Under the direction of this year’s director Drew Langloh, President and CEO of United Way of Central Alabama, the Jefferson County Health Action Partnership hosted their annual Health Action Partnership Summit recently at the McWane Center. Each of the guest speakers Dr. Monica Baskin, a professor at the University of Alabama at Birmingham and Shavon Arline-Bradley, Office of the U.S. Surgeon General, Director of External Engagement, focused on this year’s theme, Health Equity.
Baskin presented facts and figures detailing health disparities and poverty throughout Jefferson County, which included access to food, infant mortality rates and life expectancy. Her message was simple.
“Commit to advancing health equity in Jefferson County,” said Baskin.
Baskin left the summit participants with several key principles in advancing health equity; involve people negatively impacted by health disparities in development, implementation, and evaluation, ensure objectives target people and communities negatively impacted by health disparities, value both community and technical expertise, support and build community capacity to act, leverage opportunities to advance health equity and ensure health equity messages are appropriate and widely disseminated.
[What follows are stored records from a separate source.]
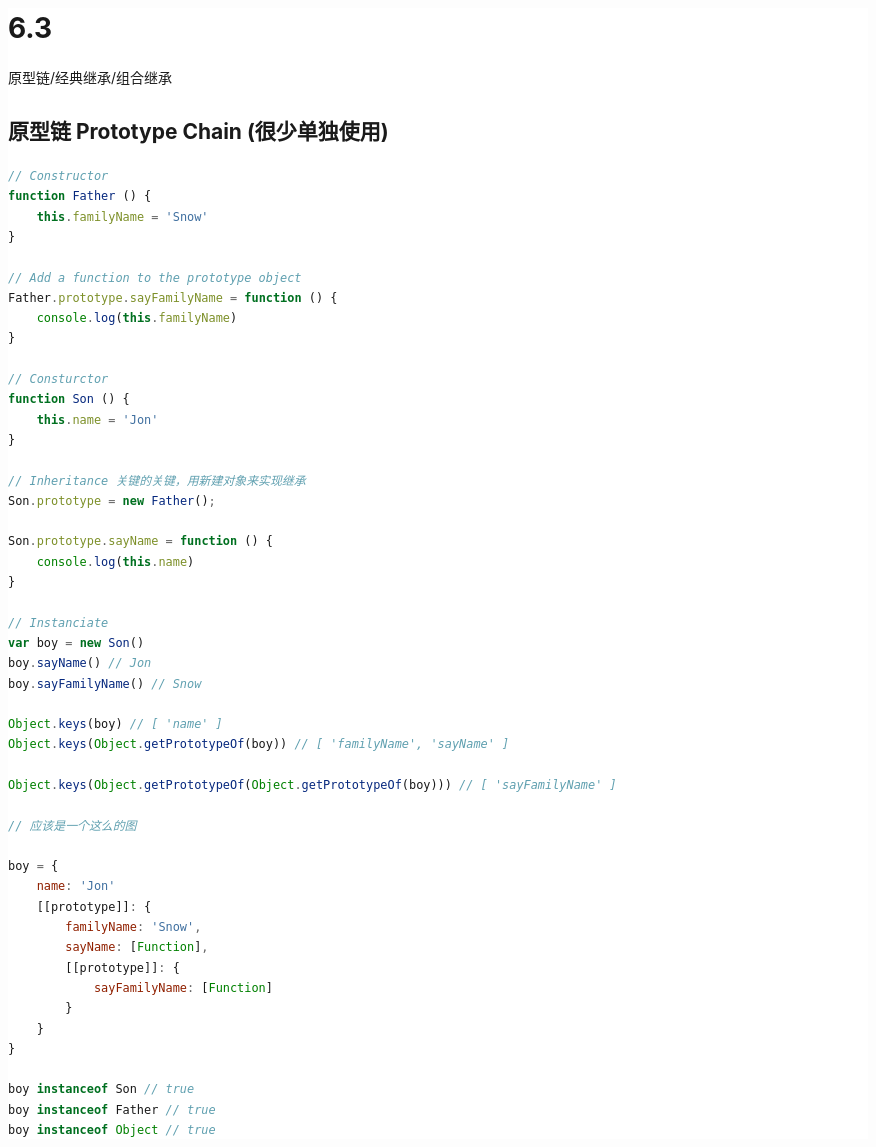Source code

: # 6.3
原型链/经典继承/组合继承

## 原型链 Prototype Chain (很少单独使用)

```javascript
// Constructor
function Father () {
    this.familyName = 'Snow'
}

// Add a function to the prototype object
Father.prototype.sayFamilyName = function () {
    console.log(this.familyName)
}

// Consturctor
function Son () {
    this.name = 'Jon'
}

// Inheritance 关键的关键，用新建对象来实现继承
Son.prototype = new Father();

Son.prototype.sayName = function () {
    console.log(this.name)
}

// Instanciate
var boy = new Son()
boy.sayName() // Jon
boy.sayFamilyName() // Snow

Object.keys(boy) // [ 'name' ]
Object.keys(Object.getPrototypeOf(boy)) // [ 'familyName', 'sayName' ]

Object.keys(Object.getPrototypeOf(Object.getPrototypeOf(boy))) // [ 'sayFamilyName' ]

// 应该是一个这么的图

boy = {
    name: 'Jon'
    [[prototype]]: {
        familyName: 'Snow',
        sayName: [Function],
        [[prototype]]: {
            sayFamilyName: [Function]
        }
    }
}

boy instanceof Son // true
boy instanceof Father // true
boy instanceof Object // true
```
Baskin’s final comments weren’t exactly her words as she borrowed them from Dr. James Rimmer, Director of Lakeshore Research Collaborate but found it appropriate for the summit.
“Knowledge is less important than commitment,” she said.
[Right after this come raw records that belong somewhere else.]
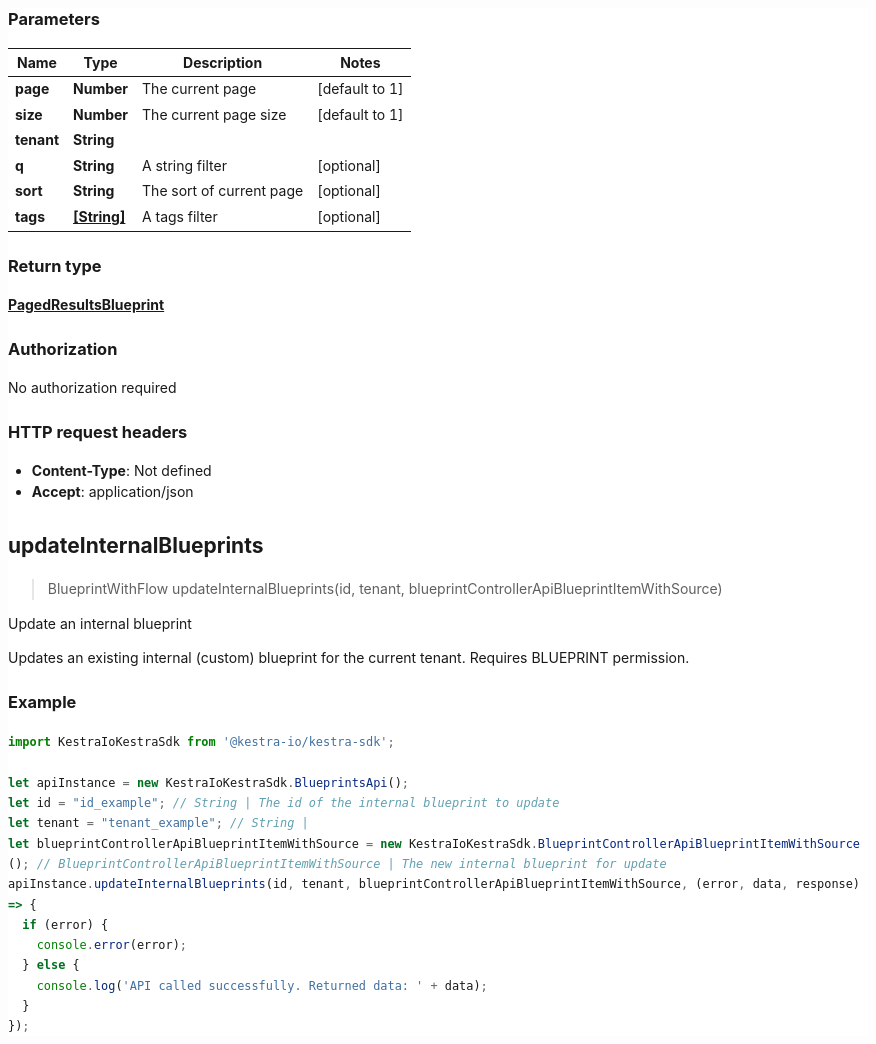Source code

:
 ```javascript
```

### Parameters


Name | Type | Description  | Notes
------------- | ------------- | ------------- | -------------
 **page** | **Number**| The current page | [default to 1]
 **size** | **Number**| The current page size | [default to 1]
 **tenant** | **String**|  | 
 **q** | **String**| A string filter | [optional] 
 **sort** | **String**| The sort of current page | [optional] 
 **tags** | [**[String]**](String.md)| A tags filter | [optional] 

### Return type

[**PagedResultsBlueprint**](PagedResultsBlueprint.md)

### Authorization

No authorization required

### HTTP request headers

- **Content-Type**: Not defined
- **Accept**: application/json


## updateInternalBlueprints

> BlueprintWithFlow updateInternalBlueprints(id, tenant, blueprintControllerApiBlueprintItemWithSource)

Update an internal blueprint

Updates an existing internal (custom) blueprint for the current tenant. Requires BLUEPRINT permission.

### Example

```javascript
import KestraIoKestraSdk from '@kestra-io/kestra-sdk';

let apiInstance = new KestraIoKestraSdk.BlueprintsApi();
let id = "id_example"; // String | The id of the internal blueprint to update
let tenant = "tenant_example"; // String | 
let blueprintControllerApiBlueprintItemWithSource = new KestraIoKestraSdk.BlueprintControllerApiBlueprintItemWithSource(); // BlueprintControllerApiBlueprintItemWithSource | The new internal blueprint for update
apiInstance.updateInternalBlueprints(id, tenant, blueprintControllerApiBlueprintItemWithSource, (error, data, response) => {
  if (error) {
    console.error(error);
  } else {
    console.log('API called successfully. Returned data: ' + data);
  }
});
```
Bradley’s approach to health was quite different. She moved some of the attendees to tears on several occasions as she discussed this year’s focus Health Equity.
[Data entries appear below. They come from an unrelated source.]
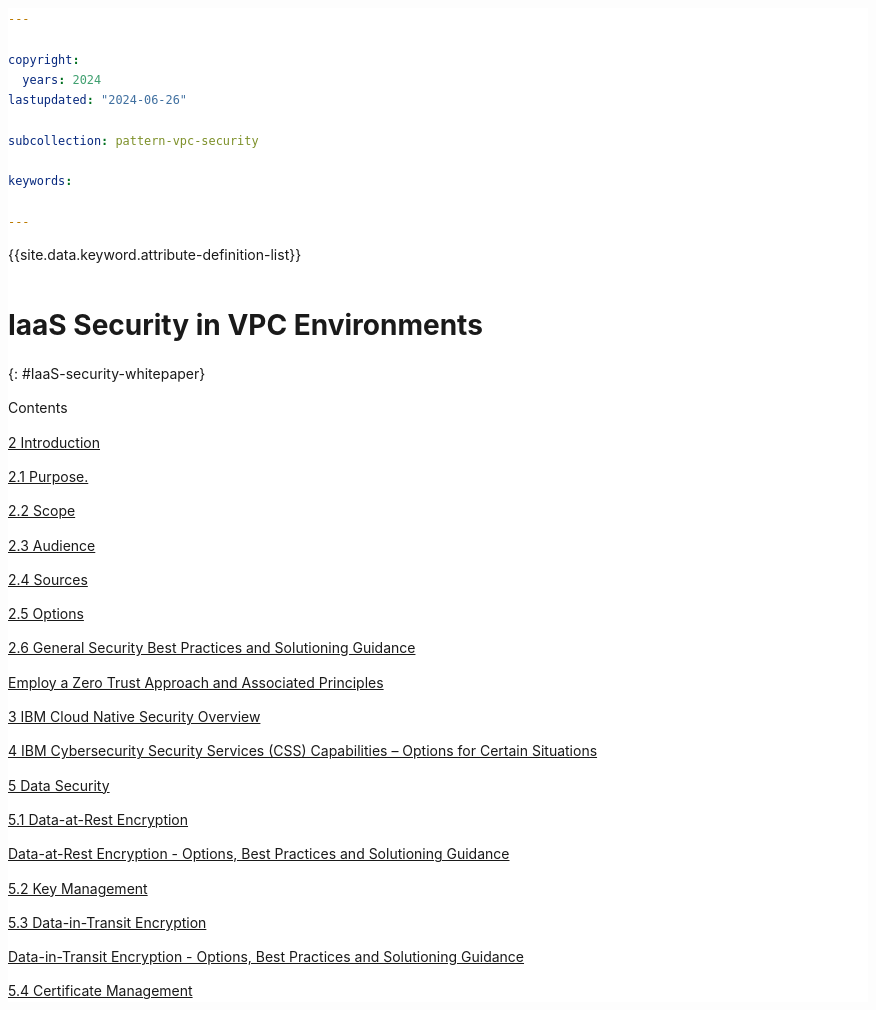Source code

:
 ```yaml
---

copyright:
  years: 2024
lastupdated: "2024-06-26"

subcollection: pattern-vpc-security

keywords:

---
```


{{site.data.keyword.attribute-definition-list}}

# IaaS Security in VPC Environments
{: #IaaS-security-whitepaper}

Contents

[2 Introduction](#introduction)

[2.1 Purpose.](#_Toc162278564)

[2.2 Scope](#_Toc162278565)

[2.3 Audience](#_Toc162278566)

[2.4 Sources](#_Toc162278567)

[2.5 Options](#_Toc162278568)

[2.6 General Security Best Practices and Solutioning Guidance](#general-security-best-practices-and-solutioning-guidance)

[Employ a Zero Trust Approach and Associated Principles](#_Toc162278570)

[3 IBM Cloud Native Security Overview](#_Toc162278571)

[4 IBM Cybersecurity Security Services (CSS) Capabilities – Options for Certain Situations](#ibm-cybersecurity-security-services-css-capabilities--options-for-certain-situations-i-need-this-upfront)

[5 Data Security](#data-security)

[5.1 Data-at-Rest Encryption](#data-at-rest-encryption)

[Data-at-Rest Encryption - Options, Best Practices and Solutioning Guidance](#data-at-rest-encryption---options-best-practices-and-solutioning-guidance)

[5.2 Key Management](#key-management)

[5.3 Data-in-Transit Encryption](#data-in-transit-encryption)

[Data-in-Transit Encryption - Options, Best Practices and Solutioning Guidance](#data-in-transit-encryption---options-best-practices-and-solutioning-guidance)

[5.4 Certificate Management](#certificate-management)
During Arline-Bradley’s 75-minute presentation, she focused on health equity through the lens of confronting poverty, racism, classism and discrimination as a means of creating a level playing field. “We arrive by looking at power structure, specifically prioritizing what problem areas or issue areas we want to address and bringing people that are marginalized to the table,” said Arline-Bradley.
While the discussion began with race and poverty and dealt with it throughout the presentation, Arline-Bradley left several key points to help move the conversation to a place of normalization.
The strategy included leveraging political pendulum shifts; taking a political assessment of your community; identifying champions that can accomplish things within their term limits; making your work bi-partisan, playing the economy builder card, making the case, communicating with the public, dollars do make sense, building coalitions not dependent on funding, opening dialogue with perceived enemies, gearing up government voice, finding new funding.
The Jefferson County Health Action Partnership is a coalition of nearly 100 organizations, including United Way of Central Alabama, committed to making Jefferson County a healthier place to live, learn, work and play.
As the partnership moves forward the goal of the coalition is broken down into the following priority groups; promoting healthy lifestyles, optimizing healthcare, built environment, transportation and safety and improving mental health.
These efforts are designed to support the work of the Bold Goals Coalition’s collaborative approach to ensuring all Central Alabama counties will be ranked by Robert Wood Johnson Foundation in the top ten for health outcomes in Alabama by 2025.
United Way of Central Alabama Inc. supports health and human service programs and agencies that provide solutions for the most important needs in the community. Its business is to improve lives and community conditions by building and mobilizing resources.